Seven years later, on August 20, 1972, the Watts Summer Festival observed the anniversary of the riots with a seven-hour concert, called Wattstax, of African-American music at the L.A. Coliseum. That concert was the subject of the 1973 documentary Wattstax, which is now being re-released to theatres with new footage. The new material includes the concert’s final performer, Isaac Hayes; his renditions of “Shaft” and “Soulsville” had been deleted from the 1973 version because of copyright issues. Both of the Isaac Hayes songs are terrific, but they are not the chief reason anyone should see this film. Wattstax is worth seeing because it works, from start to finish, as a concert movie — and also as an amazing time capsule of African-American life and attitudes, A.D. 1972.

First, the music. The variety of genres represented — blues, gospel, soul, rock, and funk — is impressive, as is the quality of the sound (completely remastered) and the performances themselves.
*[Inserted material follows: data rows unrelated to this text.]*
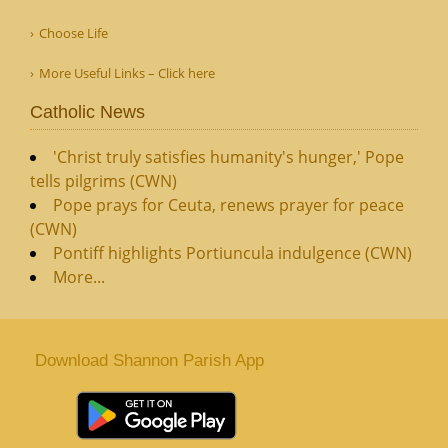
Choose Life
More Useful Links – Click here
Catholic News
'Christ truly satisfies humanity's hunger,' Pope
tells pilgrims (CWN)
Pope prays for Ceuta, renews prayer for peace
(CWN)
Pontiff highlights Portiuncula indulgence (CWN)
More...
Download Shannon Parish App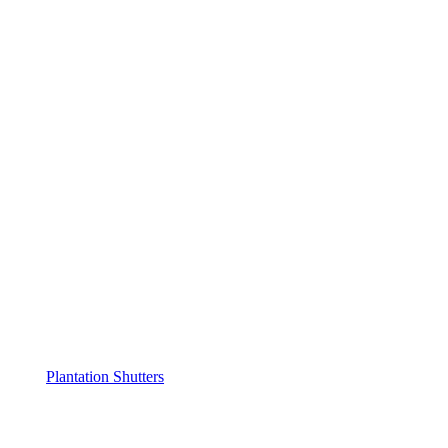
Plantation Shutters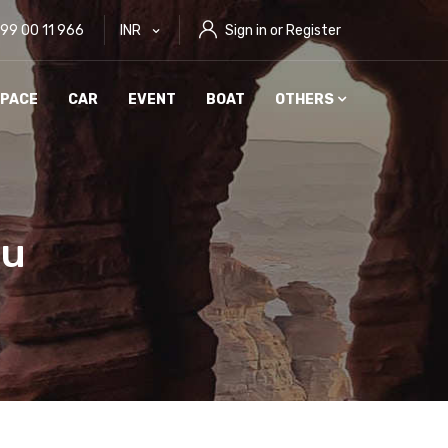
999 00 11 966
INR
Sign in or Register
PACE
CAR
EVENT
BOAT
OTHERS
ou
Among the highlights are the Staple Singers’ “Respect Yourself,” the Rance Allen Group’s “Lying on the Truth,” Johnny Taylor’s “Jody’s (Got Your Girl and Gone),” and especially the devastating “Walking the Backstreet and Crying” by blues great Little Milton.

Milton’s lonely blues remind the viewer of what is being commemorated, the pain amid the joy of music making; and this is where the film’s time-capsule aspect really kicks in. Interspersed among the music acts are clips of the Watts neighborhood, including eye-opening interviews with residents. Among them is one who believes that but for the riots, the white community would not have paid attention to Watts; another focuses on the improvements that have taken place; a woman provides a sad jolt by including, in her litany of praise for African-American men, the assertion that “the way he abuses me is beautiful.”

The movie also has a brief visual montage of African-American History 101, including the famous clip in which Dr. King proclaimed, the night before he was assassinated, “I’m not worried about anything. I’m not fearing any man. Mine eyes have seen the glory of the coming of the Lord.” But the promised land he saw from that mountaintop would remain, for too many, elusive. In this regard, it’s entirely appropriate that the master of ceremonies for Wattstax was none other than Jesse Jackson — a man who has spent the three decades since 1972 pointing African Americans simultaneously toward and away from the promised land, with his mix of moral uplift and race-mongering blackmail.

“We may be in the slum,” Jackson declared to the Wattstax audience, “but the slum is not in us.” It’s words like these that made an earlier generation — black and white alike — admire Jesse Jackson; they seemed to point the way out of the racial and economic cul-de-sac of the Seventies. We are not, he seemed to be saying, the product of our environments; we are, rather, “Somebody.” And he was, in saying this, entirely correct. So who could have predicted, on that beautiful Sunday afternoon in 1972, that the slum spirit, the “slum in us,” would — through such violent media as gangsta rap — outlast many of the slum buildings themselves? And that even as a black middle class prospered, the harmful values of the slum would find a new audience among affluent white kids seeking “authenticity” through pseudo-black posturing?

The Afros and sideburns on display in Wattstax belong in the past; but the music remains vibrant. So, sadly, do the issues raised by this fine documentary.